» WHAT YOU WILL DO
What do the lines say, reproduced word for word, from the first of the entries below through the line bearing "right shoulder: (2130, 765)"?
-- RECORDS SUPPLIED follows --
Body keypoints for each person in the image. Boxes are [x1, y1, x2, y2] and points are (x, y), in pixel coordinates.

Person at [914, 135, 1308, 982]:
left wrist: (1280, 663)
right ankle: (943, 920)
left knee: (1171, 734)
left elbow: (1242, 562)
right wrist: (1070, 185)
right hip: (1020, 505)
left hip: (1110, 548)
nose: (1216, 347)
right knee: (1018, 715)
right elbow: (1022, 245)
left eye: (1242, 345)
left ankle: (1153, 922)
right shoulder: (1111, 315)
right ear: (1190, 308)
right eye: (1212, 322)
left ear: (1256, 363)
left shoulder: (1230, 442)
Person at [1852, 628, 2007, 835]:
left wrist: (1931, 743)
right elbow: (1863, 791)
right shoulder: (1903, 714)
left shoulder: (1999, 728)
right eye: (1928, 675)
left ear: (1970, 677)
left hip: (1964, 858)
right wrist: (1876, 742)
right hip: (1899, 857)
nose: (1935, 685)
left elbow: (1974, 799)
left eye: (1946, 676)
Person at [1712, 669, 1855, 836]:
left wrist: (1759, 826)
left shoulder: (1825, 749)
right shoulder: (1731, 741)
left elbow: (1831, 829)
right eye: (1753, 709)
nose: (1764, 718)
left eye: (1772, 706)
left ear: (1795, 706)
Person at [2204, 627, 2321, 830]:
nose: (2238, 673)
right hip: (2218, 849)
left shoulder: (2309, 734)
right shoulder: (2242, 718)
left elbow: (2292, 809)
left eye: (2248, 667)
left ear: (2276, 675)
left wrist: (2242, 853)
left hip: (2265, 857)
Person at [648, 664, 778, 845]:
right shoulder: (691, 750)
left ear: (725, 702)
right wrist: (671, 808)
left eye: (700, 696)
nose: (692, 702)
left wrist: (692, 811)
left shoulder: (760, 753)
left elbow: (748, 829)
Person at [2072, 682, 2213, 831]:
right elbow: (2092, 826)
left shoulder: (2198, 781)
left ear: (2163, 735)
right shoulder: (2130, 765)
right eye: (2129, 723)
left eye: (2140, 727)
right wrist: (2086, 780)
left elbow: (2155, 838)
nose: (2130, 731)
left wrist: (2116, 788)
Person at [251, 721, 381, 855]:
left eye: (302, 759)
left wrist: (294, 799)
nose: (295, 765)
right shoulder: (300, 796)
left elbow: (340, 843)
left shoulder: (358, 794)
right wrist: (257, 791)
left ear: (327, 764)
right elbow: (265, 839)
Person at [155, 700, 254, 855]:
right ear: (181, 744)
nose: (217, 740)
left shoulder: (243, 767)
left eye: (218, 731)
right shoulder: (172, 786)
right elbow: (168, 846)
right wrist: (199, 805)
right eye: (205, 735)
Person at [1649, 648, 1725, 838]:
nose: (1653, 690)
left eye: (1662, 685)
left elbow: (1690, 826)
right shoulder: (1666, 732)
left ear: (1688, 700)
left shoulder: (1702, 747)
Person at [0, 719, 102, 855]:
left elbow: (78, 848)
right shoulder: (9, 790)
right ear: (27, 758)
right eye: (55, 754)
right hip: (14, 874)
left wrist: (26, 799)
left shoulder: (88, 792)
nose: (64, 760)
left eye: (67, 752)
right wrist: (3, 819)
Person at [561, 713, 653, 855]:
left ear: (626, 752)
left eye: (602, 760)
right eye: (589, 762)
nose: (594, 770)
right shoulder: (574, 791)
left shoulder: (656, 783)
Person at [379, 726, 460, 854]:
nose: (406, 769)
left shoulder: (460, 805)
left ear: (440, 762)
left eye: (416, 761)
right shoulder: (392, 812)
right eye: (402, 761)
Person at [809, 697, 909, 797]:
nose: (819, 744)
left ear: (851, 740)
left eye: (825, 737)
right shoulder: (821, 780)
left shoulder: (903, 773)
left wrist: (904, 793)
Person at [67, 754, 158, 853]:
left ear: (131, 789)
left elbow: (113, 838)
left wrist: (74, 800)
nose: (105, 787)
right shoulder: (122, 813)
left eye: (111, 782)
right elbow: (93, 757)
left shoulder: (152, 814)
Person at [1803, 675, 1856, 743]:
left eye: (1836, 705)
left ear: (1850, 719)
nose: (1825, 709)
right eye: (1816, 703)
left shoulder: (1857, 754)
-- RECORDS SUPPLIED concluded --
» ANSWER TO THIS PROBLEM
Body keypoints for each person in the image. Boxes are [x1, y1, x2, y2] and points are (x, y), in pixel coordinates.

Person at [914, 135, 1308, 982]:
left wrist: (1280, 663)
right ankle: (943, 920)
left knee: (1171, 734)
left elbow: (1242, 562)
right wrist: (1070, 185)
right hip: (1020, 505)
left hip: (1110, 548)
nose: (1216, 347)
right knee: (1018, 715)
right elbow: (1022, 245)
left eye: (1242, 345)
left ankle: (1153, 922)
right shoulder: (1111, 315)
right ear: (1190, 308)
right eye: (1212, 322)
left ear: (1256, 363)
left shoulder: (1230, 442)
Person at [1852, 628, 2007, 835]:
left wrist: (1931, 743)
right elbow: (1863, 791)
right shoulder: (1903, 714)
left shoulder: (1999, 728)
right eye: (1928, 675)
left ear: (1970, 677)
left hip: (1964, 858)
right wrist: (1876, 742)
right hip: (1899, 857)
nose: (1935, 685)
left elbow: (1974, 799)
left eye: (1946, 676)
Person at [1712, 669, 1855, 836]:
left wrist: (1759, 826)
left shoulder: (1825, 749)
right shoulder: (1731, 741)
left elbow: (1831, 829)
right eye: (1753, 709)
nose: (1764, 718)
left eye: (1772, 706)
left ear: (1795, 706)
Person at [2204, 627, 2321, 830]:
nose: (2238, 673)
right hip: (2218, 849)
left shoulder: (2309, 734)
right shoulder: (2242, 718)
left elbow: (2292, 809)
left eye: (2248, 667)
left ear: (2276, 675)
left wrist: (2242, 853)
left hip: (2265, 857)
Person at [648, 664, 778, 845]:
right shoulder: (691, 750)
left ear: (725, 702)
right wrist: (671, 808)
left eye: (700, 696)
nose: (692, 702)
left wrist: (692, 811)
left shoulder: (760, 753)
left elbow: (748, 829)
Person at [2072, 682, 2213, 831]:
right elbow: (2092, 826)
left shoulder: (2198, 781)
left ear: (2163, 735)
right shoulder: (2130, 765)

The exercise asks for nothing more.